Görevler
- 1) Kadınlar günü konuşmasına dayanarak şu soruları yanıtlayın:
(a) Konuşmacı çocuğunu hangi mahalledeki bir parka götürmüştü?
(b) Parkta bir kadının tepkisine yol açan giysi neydi?
(c) Konuşmacı Marks'ın hangi sözünü aktarıyor?
- 2) Kadınlar günü konuşmasını son cümlesinden sonra devam ettirin.

Türkiye’de de olduğu gibi dünyada da kadınların halen öldürülmeye devam edildiklerini söyleyen Dalgıç, İstanbul Sözleşmesi’ne de dikkat çekerek kadınlara şöyle seslendi:
“İslamcı bir kadın olabilirsiniz. Yani muhafazakarlığı destekleyen bir kadın olabilirsiniz. Sosyalist Marksist bir kadın olabilirsiniz. Liberal ya da devletçi bir kadın olabilirsiniz ama lütfen bağlı olduğunuz kimlikler, ideolojiler, inançlar; bunlar sizin haklarınızın önüne geçmesin. Bir anne olarak naçizane fikrim lütfen kız, erkek ne yetiştiriyorsanız yetiştirin. Lütfen eril bir zihniyetle, ataerkil, erkek bir zihniyetle yetiştirmeyelim çocuklarımızı. Cinsiyet toplumsallaştırılıyor maalesef bizim ülkemizde. Bunu lütfen yapmayalım kadınlar olarak.
“ÇOCUKLARIMIZI CİNSİYETİ TOPLUMSALLAŞTIRMADAN YETİŞTİRMELİYİZ”
Şöyle bir örnek vermek istiyorum. Atatürk Mahallesi’nde bir parka çocuğumu getirmiştim. Orada oğlumun üstünde pembe bir tişört olduğu için bir kadın tarafından tepkiyle karşılanmıştım; ‘Çocuğun erkek neden pembe giydirmişmişsin.’
Lütfen çocuklarınızı böyle yetiştirmeyin, siz bütün renkleri sevdirmeyi öğretin. Pembeye, maviye, siyaha, beyaza, griye düşman olmayın. Bütün renkleri sevdirin. Bütün renkleri sevelim ki, o zaman gerçekten eşitlikçi, kadının ve erkeğin eşit olduğu bir toplumda yaşayacağız. Çocuklarımızı cinsiyeti toplumsallaştırmadan yetiştirmeliyiz ki, bu çocuklar da yarın öbür gün katil, eşini döven çocuklar olmasınlar. Şu anda bir kadın öldürülüyorsa suçlu sadece onu öldüren kişi midir? Hayır, çünkü onu yetiştiren bir zihniyet, bir aile, bir toplum, bir inanç, bir kültür var. O yüzden bizim gerçekten bu zihni yapılanmayı yıkmamız gerekiyor.
Buradan yola çıkarak tüm dünya kadınlarının emekçi kadınlar gününü kutluyorum. Marks’ın çok güzel bir sözü vardır. Diyor ki, ‘Dünyanın bütün işçileri birleşiniz.’ Ben de diyorum ki lütfen dünyanın bütün kadınları birleşiniz. Kimlikleriniz, inançlarınız, ideolojileriniz sizin önünüze geçirmesin.”

Sağlanan malzeme
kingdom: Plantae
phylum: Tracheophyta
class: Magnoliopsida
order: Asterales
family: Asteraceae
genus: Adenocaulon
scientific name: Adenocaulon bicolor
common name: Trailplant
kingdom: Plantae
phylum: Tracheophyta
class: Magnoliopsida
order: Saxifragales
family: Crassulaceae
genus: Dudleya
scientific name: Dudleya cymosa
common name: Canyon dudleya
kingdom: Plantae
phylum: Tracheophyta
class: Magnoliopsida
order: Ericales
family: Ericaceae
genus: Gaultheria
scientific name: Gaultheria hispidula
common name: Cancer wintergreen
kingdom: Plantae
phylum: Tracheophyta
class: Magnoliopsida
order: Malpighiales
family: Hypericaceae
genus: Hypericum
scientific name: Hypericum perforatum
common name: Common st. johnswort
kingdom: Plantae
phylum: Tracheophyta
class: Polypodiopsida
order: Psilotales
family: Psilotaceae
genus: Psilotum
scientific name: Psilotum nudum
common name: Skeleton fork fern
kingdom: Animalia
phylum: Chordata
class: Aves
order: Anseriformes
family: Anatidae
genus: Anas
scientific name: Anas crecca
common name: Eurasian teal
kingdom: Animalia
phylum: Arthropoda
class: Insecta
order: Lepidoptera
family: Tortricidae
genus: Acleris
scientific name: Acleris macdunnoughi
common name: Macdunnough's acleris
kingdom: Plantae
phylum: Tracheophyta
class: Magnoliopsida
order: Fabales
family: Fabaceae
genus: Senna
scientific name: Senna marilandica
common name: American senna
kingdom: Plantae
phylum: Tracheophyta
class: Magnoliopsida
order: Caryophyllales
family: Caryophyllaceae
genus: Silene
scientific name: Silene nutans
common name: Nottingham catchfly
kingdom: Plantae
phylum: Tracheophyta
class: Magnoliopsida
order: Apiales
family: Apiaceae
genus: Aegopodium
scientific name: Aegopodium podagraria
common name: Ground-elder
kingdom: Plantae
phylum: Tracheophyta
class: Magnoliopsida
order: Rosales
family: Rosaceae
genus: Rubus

Görev yanıtları
- 1)
(a) Atatürk Mahallesi'ndeki bir parka.
(b) Oğlunun üstündeki pembe tişört.
(c) "Dünyanın bütün işçileri birleşiniz."

- 2)
“SOKAK HAYVANLARI İÇİN ELAZIĞ ÖRNEĞİNİ DERSİM’E UYARLAYABİLİRİZ”
Atatürk Mahallesi (Sihenk) kadın muhtar adaylarından Perihan Dalgıç, mahallenin sorunları ve buna dönük çözüm önerilerini de şöyle sıraladı:
“Bence en büyük problemimiz deprem olduğu için, insanlar şu anda güvenli bir yerde oturmak istiyor. Binaların denetlenmesini istiyorlar. İkinci bir problemimiz maalesef sokak hayvanlarından çok şikayetçi insanlar. Şöyle yapılabilir; Elazığ’da görmüştüm. Orada mesela barınaklar oluyor. Bu barınaklarda sokak hayvanları besleniyor ve insanlara sahiplendiriliyor ve sahiplendirilemeyenler de genellikle kısırlaştırılıyor. Gerçekten Elazığ’da hiç sokak hayvanı görmüyorduk. Dersim’de de bunu yapabiliriz. Böyle barınaklar oluşturup, hayvanları orada besleyip sahiplendirebilirsek bunu yapabiliriz.
“DERSİM’DE İNTİHAR ÇOK FAZLA, BUNUN ÖNÜNE GEÇMEMİZ LAZIM”
Bence işsizlik de çok fazla ve insanlar artık işsizlik yüzünden Avrupa ülkelerine göç etmeye başladı. Bunu önlemek için bazı şeyler yapmalıyız. Bunu da ancak siyasi partiler, belediye ya da valilikle, artık nasıl yapabileceksek bilmiyorum ama bunun önüne geçmemiz gerekiyor. Diğer problemlerimizin en önemlisi intihar. Çünkü gerçekten Dersim’de şu anda intihar çok fazla. Bunun da önüne maalesef ki yine belirttiğim gibi kamu kurum kuruluşları ile özellikle aile sosyal politikalar aracılığıyla; çünkü orada sosyolog, sosyal hizmet uzmanları var. Bunlarla işbirliğine geçerek, halkı bilinçlendirerek intiharların önüne geçebiliriz.
“BİR MUHTAR ADAYI AVUKAT, PSİKOLOG, SOSYOLOG OLABİLMELİ”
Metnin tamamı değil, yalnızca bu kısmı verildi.